§ Work instruction: Take every line containing "nutrients" out of the records.

§ Source data:

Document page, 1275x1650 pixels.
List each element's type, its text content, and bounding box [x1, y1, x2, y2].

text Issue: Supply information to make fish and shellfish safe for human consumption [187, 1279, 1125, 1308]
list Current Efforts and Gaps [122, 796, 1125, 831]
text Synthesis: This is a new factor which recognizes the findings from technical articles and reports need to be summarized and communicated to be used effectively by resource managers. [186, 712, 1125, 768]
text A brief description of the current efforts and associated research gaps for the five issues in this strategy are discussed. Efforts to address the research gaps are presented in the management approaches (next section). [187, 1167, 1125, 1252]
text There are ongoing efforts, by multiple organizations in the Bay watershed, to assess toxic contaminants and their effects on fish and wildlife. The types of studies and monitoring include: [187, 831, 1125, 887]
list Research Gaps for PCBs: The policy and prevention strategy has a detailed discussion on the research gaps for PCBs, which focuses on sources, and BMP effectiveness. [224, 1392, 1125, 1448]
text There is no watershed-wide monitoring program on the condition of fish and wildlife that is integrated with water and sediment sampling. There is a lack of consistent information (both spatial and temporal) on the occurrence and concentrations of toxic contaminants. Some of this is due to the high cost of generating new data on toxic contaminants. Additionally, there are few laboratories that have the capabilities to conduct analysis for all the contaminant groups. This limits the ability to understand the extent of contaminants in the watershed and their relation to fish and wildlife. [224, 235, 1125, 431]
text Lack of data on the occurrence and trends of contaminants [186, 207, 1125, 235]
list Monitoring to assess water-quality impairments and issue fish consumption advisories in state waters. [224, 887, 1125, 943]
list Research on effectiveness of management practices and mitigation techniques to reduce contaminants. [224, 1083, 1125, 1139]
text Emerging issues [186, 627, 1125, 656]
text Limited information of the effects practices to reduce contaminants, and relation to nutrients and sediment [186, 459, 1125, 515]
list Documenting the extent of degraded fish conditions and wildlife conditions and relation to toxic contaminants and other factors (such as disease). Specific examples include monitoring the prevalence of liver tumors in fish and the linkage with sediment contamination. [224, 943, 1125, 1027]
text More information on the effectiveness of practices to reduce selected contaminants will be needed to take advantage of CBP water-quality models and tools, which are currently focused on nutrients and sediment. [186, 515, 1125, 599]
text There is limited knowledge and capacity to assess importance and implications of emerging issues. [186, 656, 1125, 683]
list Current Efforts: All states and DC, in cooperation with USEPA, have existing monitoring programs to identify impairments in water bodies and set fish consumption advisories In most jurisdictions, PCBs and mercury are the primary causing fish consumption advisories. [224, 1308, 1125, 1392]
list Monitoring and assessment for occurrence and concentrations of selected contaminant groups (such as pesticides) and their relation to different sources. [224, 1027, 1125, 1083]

§ Answer box:
text Limited information of the effects practices to reduce contaminants, and relation to nutrients and sediment [186, 459, 1125, 515]
text More information on the effectiveness of practices to reduce selected contaminants will be needed to take advantage of CBP water-quality models and tools, which are currently focused on nutrients and sediment. [186, 515, 1125, 599]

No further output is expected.